“Tully” – Parenting is hard.
Just ask Marlo (Charlize Theron). She’s an overworked mom and seemingly eight months and three weeks pregnant, but thankfully, she just left her job for maternity leave.
Her 8-year-old daughter, Emmy (Maddie Dixon-Poirier), is starting to grow a little self-conscious, but the school principal describes her 5-year-old son, Jonah (Asher Miles Fallica), as quirky. (In this case, quirky means problematic and disruptive.)
Soon, Marlo’s and Drew’s (Ron Livingston) third child, Mia, is born, and despite running a household and three kids without a 9 to 5 corporate gig, she needs help. Immediately! Her brother (Mark Duplass) recommends a night nanny, a woman who enters your home and works third shift by watching the baby, while mom sleeps, sans nightly feedings.
Enter 26-year-old Tully (Mackenzie Davis), an athletic, tall blonde with a big smile and an equally sizable heart. She quotes great writers and philosophers and focuses on one job: taking care of Marlo by taking care of Mia. See how she works?
Well, this new comedy from director Jason Reitman and writer Diablo Cody also works very, very well.
Reitman’s films are always worth experiencing – “Thank You for Smoking” (2005), “Juno” (2007), “Young Adult” (2011) – but he has not enjoyed a critical/commercial hit since 2009’s “Up in the Air”. Who knows how the box office will eventually play out, but critically, he lands with “Tully”, starring his “Young Adult” star, Theron.
Marlo is a poster child for exhaustion, and during the film’s first 30 minutes, Reitman and Theron demonstrate the absolutely misery of motherhood.
Struggles to dress her kids.
Struggles to keep a clean house, when spills and clutter reign supreme.
Struggles walk stairs with an infant and an obstinate child in tow.
Struggles to cook a healthy family meal, when frozen pizza and vegetables will have to do.
Struggles for normalcy.
Struggles for sleep.
Other than exposing elementary school kids to a 15-minute movie of two dozen live births, this critic cannot think of a better form of birth control than Marlo’s unholy struggle during the film’s first act. As the constant, stressful bombardment of chaos pours off the screen, mothers everywhere will appreciate, commiserate and relate in some way.

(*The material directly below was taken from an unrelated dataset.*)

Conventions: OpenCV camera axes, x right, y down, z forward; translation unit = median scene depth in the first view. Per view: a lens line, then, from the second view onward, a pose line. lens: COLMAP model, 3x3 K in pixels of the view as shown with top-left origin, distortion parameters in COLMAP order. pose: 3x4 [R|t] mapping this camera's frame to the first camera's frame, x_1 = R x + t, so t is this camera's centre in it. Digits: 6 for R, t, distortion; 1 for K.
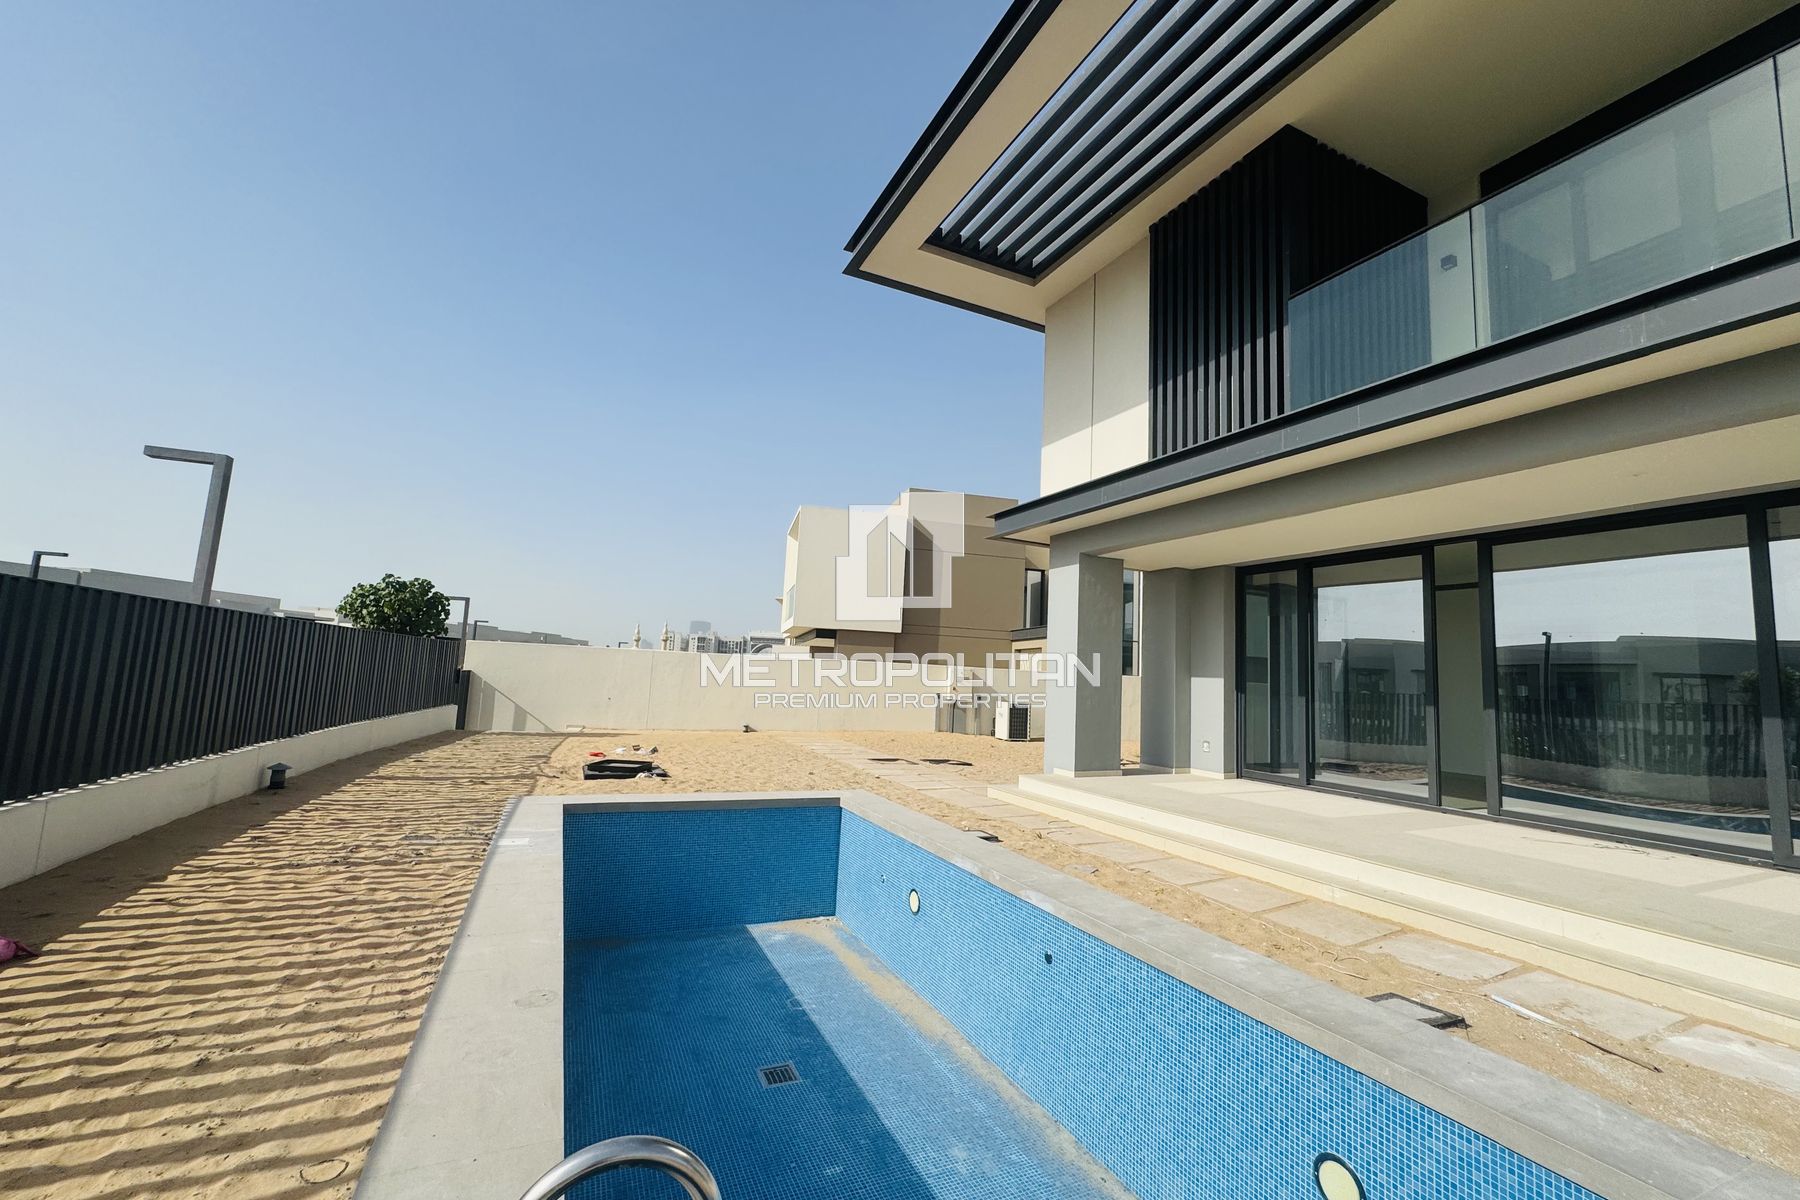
lens RADIAL K [[726.0, 0, 900.0], [0, 726.0, 595.5], [0, 0, 1]] dist [-0.003082, 0.001232]
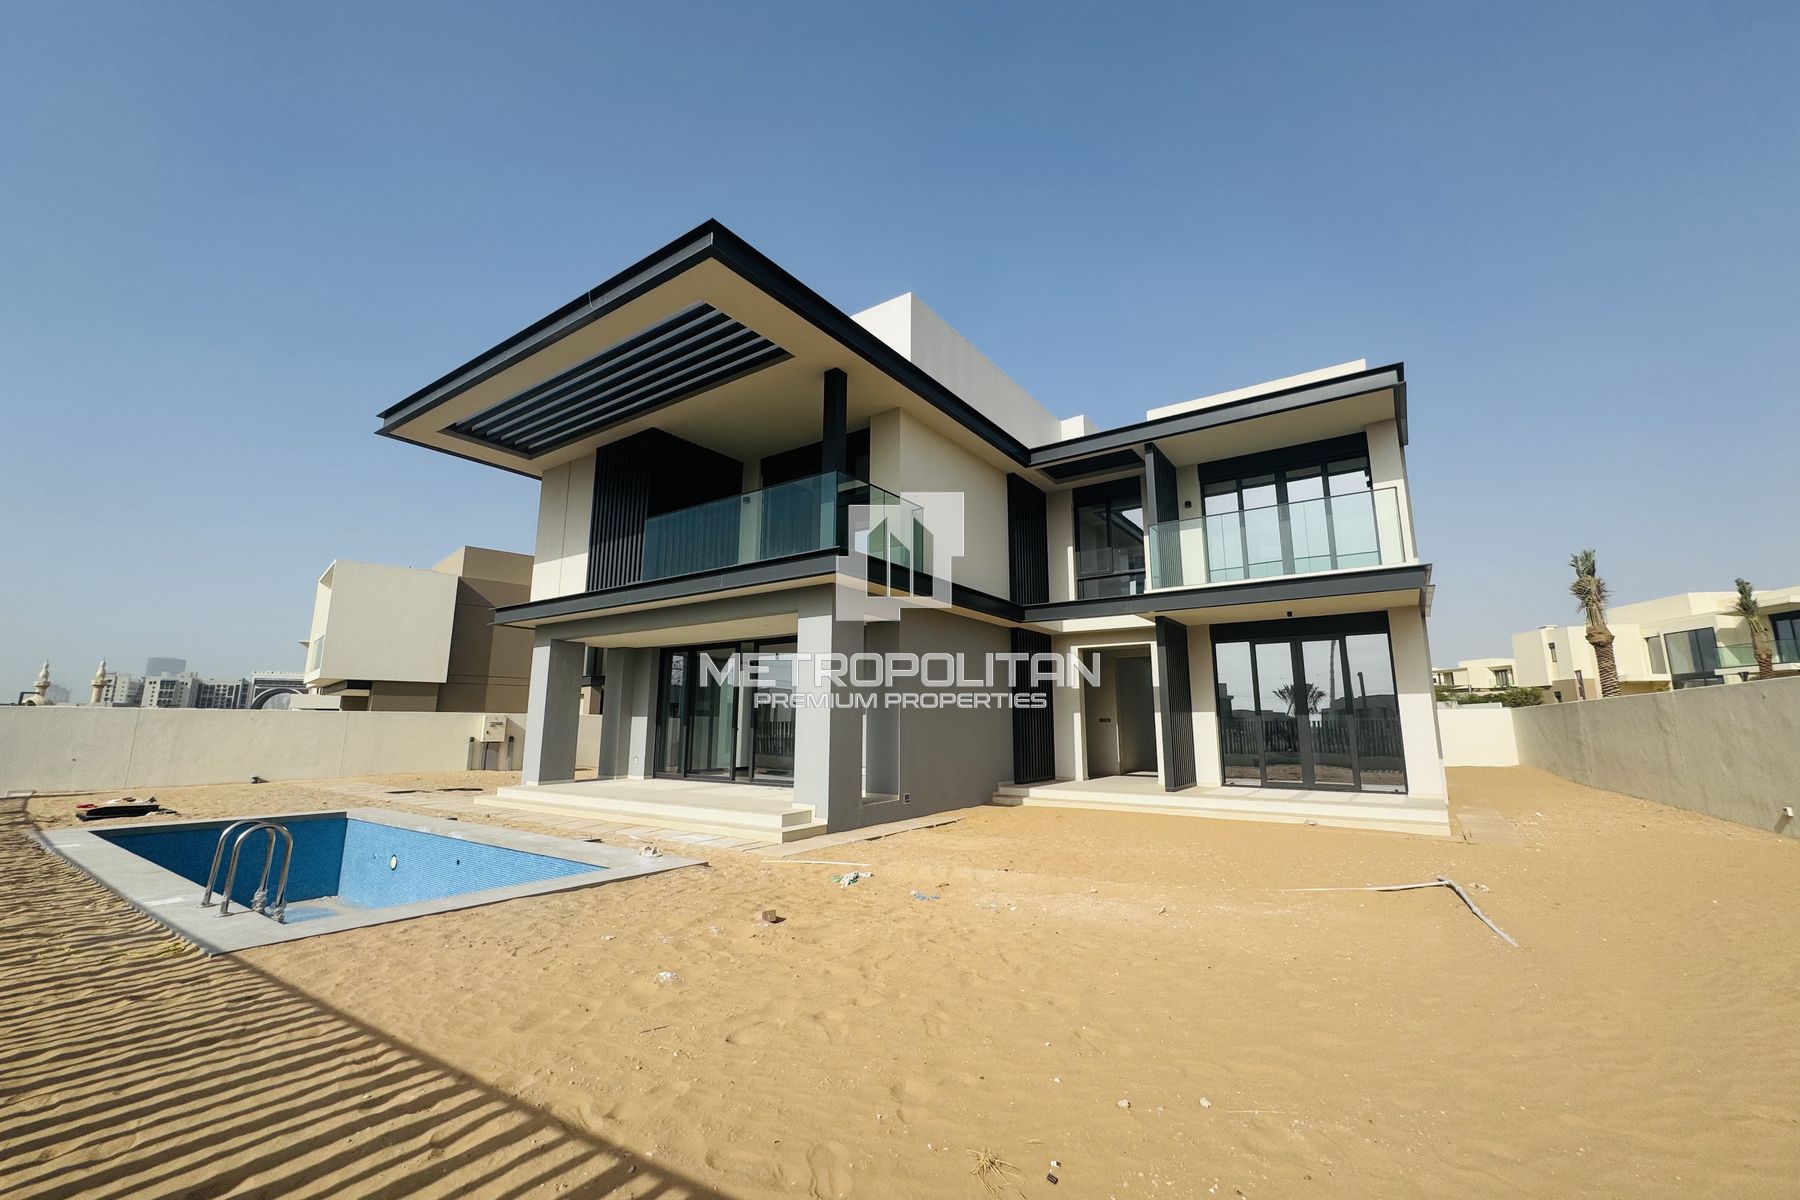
lens RADIAL K [[726.0, 0, 894.5], [0, 726.0, 593.5], [0, 0, 1]] dist [-0.003082, 0.001232]
pose [[0.869024, 0.045220, 0.492700, 0.122026], [-0.018499, 0.998088, -0.058978, -0.080528], [-0.494424, 0.042139, 0.868199, -0.736316]]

Tully, however, appears to be her savoir, as Marlo lets go of the never-ending grind, and becomes a 16-hour a day mother, as 8 hours of sleep every night becomes her reward.
Cody’s fingerprints are all over the screenplay. She specializes in diving into problems for contemporary, suburban women and sets the right tone of “what are we doing and how did I get here” that she also delivered in “Juno”, “Jennifer’s Body” (2009) and “Young Adult”.
“As the days go by” – as noted in Talking Heads “Once in a Lifetime” – Marlo’s motherhood-days have somehow become years, and the dynamic between this savoir and this wounded soldier becomes paramount. Marlo has absolutely no intention of dismissing Tully, and their relationship fascinates. Tully reminds Marlo of more carefree days, and the more images of freedom, wonder and youth appear in her view, she engenders dramatically less desire to mire in tricky and sticky business on her own or perhaps not at all.
Although Drew is a capable husband and father, Marlo really is flying solo on this hardship journey. Theron physically and emotionally carries the absolute worst that any mother may feel, whether moms out there have experienced Marlo’s distress for a moment, a few occasional hours during a typical week or constantly.
The strengths of “Tully” lay with Theron’s emphatic performance, Davis’s bright, hopeful light, the feeling of overwhelming household quicksand, and Marlo’s eventual path, because Tully’s lasting presence just feels too good to be true. One can only hope that she will stay forever, because no question, parenting is hard.